§ 練習課題:
(a) 差別に関する文章のうち、「しかし、人間は誰だって無神経な面を持っている。」で始まり「裁かれなければいけないのか?」まで続く部分を、一字一句変えずに書き出して返しなさい。
(b) 差別に関する文章から、疑問符「?」で終わる文をすべて抜き出しなさい。
(c) 差別に関する文章の最後の文に続けて、その先を書き継ぎなさい。

§ 抜粋資料:
════════════════

差別には様々な様態があるが、これらには共通した構造がある。

血液型差別では、例えば「B型は無神経」と言う。
しかし、人間は誰だって無神経な面を持っている。
神経質な人間は時として、その神経質なこだわりを他者に無神経に押し付け、その価値観を理解できない者を無神経な言葉で罵倒するのだ。
自分の無神経な行為を「無神経だ」と裁かれるのは仕方ない。しかし「B型である」という理由で、身に覚えのない無神経さを裁かれなければいけないのか?

民族差別では、例えば「中国人は食べ後が汚い」と言う。
しかし、食べ後が汚い日本人もいるし、食べ後が綺麗な中国人もいるだろう。
自分の食べ後が汚かったのを裁かれるのは仕方ない。しかし「中国人である」が故に、食べ後の汚さを理由に入店拒否するのか?

精神疾患は単なる病気である。本人はなりたくてなった訳ではないし、病人というのは、いたわられるべき存在の筈だ。
それがなぜ、隠しておくべき恥ずかしい事のように扱われなければいけないのか?病気であることは罪なのか?

同和地区出身だから、犯罪発生時には真っ先に疑われるのか?

════════════════

§ 検討用データ:
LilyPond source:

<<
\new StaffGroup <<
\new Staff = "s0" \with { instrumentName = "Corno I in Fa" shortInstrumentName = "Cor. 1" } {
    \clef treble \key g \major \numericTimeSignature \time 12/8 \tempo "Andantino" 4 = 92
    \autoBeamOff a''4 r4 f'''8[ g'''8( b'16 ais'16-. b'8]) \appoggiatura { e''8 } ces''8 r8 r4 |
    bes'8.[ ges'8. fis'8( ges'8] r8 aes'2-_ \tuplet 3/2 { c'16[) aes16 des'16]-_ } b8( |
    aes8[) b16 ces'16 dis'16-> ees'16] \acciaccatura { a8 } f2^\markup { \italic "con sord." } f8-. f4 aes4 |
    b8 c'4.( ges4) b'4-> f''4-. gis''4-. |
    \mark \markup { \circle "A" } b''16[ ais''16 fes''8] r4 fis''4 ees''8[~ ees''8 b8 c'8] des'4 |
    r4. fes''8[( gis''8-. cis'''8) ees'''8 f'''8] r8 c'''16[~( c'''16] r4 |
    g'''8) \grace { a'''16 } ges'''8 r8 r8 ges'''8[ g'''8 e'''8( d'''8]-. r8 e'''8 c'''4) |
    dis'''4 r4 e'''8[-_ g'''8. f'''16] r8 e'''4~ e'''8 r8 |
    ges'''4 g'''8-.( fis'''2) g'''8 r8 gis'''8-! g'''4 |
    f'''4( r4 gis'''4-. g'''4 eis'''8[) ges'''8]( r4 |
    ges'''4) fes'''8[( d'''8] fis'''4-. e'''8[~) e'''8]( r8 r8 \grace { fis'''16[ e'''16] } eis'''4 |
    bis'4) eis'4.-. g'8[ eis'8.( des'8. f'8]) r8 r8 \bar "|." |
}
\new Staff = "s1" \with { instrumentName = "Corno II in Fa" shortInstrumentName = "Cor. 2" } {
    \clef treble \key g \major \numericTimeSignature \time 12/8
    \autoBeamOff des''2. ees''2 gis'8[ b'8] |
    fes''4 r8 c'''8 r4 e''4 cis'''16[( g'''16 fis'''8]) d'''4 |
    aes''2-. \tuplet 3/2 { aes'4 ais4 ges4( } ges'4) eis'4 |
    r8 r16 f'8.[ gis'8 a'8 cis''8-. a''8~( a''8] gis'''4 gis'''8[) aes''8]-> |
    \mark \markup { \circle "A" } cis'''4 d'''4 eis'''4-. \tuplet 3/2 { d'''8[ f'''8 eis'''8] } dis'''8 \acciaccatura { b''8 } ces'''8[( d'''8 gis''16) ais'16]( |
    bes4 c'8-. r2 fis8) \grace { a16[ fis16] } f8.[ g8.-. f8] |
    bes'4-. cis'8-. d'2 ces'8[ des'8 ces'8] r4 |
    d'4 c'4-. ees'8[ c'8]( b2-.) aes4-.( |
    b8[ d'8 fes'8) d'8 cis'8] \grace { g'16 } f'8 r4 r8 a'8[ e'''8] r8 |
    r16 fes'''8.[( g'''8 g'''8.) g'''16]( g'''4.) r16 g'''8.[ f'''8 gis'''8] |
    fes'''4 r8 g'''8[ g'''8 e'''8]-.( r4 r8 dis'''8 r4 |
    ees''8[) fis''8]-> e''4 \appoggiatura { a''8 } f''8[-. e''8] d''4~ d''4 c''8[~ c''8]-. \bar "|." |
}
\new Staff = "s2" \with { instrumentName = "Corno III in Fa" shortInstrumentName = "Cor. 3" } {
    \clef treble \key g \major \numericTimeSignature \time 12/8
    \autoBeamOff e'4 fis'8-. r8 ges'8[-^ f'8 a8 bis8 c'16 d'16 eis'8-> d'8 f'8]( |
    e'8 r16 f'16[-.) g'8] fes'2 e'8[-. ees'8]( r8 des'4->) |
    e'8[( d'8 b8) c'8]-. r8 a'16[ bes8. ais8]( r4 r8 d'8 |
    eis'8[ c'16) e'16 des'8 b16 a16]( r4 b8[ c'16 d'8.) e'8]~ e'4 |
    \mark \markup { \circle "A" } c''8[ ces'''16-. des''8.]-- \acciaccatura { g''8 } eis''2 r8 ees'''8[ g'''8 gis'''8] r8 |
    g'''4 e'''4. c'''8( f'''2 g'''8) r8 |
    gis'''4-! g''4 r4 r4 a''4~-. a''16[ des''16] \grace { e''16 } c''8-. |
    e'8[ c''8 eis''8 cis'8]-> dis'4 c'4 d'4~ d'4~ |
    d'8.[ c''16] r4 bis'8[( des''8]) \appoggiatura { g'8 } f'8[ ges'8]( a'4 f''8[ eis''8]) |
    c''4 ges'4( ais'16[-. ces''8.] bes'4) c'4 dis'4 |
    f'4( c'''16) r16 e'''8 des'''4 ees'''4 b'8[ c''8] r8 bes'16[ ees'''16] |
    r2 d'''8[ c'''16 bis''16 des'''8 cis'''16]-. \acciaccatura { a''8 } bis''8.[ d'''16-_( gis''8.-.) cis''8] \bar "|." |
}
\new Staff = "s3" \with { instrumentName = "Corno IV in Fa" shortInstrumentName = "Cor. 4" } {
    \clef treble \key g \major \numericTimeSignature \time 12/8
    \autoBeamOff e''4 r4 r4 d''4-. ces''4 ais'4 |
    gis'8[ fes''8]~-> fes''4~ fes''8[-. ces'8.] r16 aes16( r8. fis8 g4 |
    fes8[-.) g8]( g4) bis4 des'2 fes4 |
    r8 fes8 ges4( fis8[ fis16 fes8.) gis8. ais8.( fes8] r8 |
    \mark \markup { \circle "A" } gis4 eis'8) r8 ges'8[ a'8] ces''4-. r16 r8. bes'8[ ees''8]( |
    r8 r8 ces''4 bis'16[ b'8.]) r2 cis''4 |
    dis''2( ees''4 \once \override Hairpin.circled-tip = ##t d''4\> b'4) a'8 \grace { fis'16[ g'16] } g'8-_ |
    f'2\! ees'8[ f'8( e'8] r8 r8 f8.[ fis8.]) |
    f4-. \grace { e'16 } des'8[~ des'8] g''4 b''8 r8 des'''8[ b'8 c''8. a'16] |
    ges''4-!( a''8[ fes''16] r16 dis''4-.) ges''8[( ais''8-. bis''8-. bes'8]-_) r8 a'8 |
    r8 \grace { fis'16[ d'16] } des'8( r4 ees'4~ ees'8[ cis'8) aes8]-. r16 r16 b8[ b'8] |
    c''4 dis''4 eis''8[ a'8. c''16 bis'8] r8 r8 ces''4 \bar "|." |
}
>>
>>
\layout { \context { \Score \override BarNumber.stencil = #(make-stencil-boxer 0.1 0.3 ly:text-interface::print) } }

════════════════

§ 解答例:
(a)
しかし、人間は誰だって無神経な面を持っている。
神経質な人間は時として、その神経質なこだわりを他者に無神経に押し付け、その価値観を理解できない者を無神経な言葉で罵倒するのだ。
自分の無神経な行為を「無神経だ」と裁かれるのは仕方ない。しかし「B型である」という理由で、身に覚えのない無神経さを裁かれなければいけないのか?

(b)
しかし「B型である」という理由で、身に覚えのない無神経さを裁かれなければいけないのか?
しかし「中国人である」が故に、食べ後の汚さを理由に入店拒否するのか?
それがなぜ、隠しておくべき恥ずかしい事のように扱われなければいけないのか?
病気であることは罪なのか?
同和地区出身だから、犯罪発生時には真っ先に疑われるのか?

(c)
女性だから出世できないのか?
それらは本人の罪ではない。

差別とは冤罪の一種である。
偏見によって、身に覚えのない罪の容疑者にされる。
しかも、その偏見は経験論の衣を纏っている。「B型は無神経な人が多いよね」「女性は結婚したら仕事を辞めてしまうから」「中国人団体が来ると後片付けが大変なんだよ」「親戚が精神疾患で大変なんだ」「同和地区の人ってガラが悪いよね」等々。

人は己の経験論を重視するものだ。
その経験論に「科学的根拠」なぞがへばり付くと、これはもう確信に変わってしまう。
しかし、問題はそこではない。
偏見は、個人と集団の取り違えによって起こる。
結婚したら仕事を辞める女性が多いという事は、目の前にいる1人の女性が仕事を辞めるという事を意味しない。
中国人団体の食べ後が汚かったという事は、目の前にいる1人の中国人の食事マナーが悪い事を意味しない。
精神疾患の方々の扱いが大変だと言う事は、目の前にいる1人の精神疾患の患者が「恥ずべき存在」であることを意味しない。

罪を犯した者は、その罪の故に裁かれる。
特定のグループに類別されるという理由では裁けない。
人は、その人に則して判断されるべきなのだ。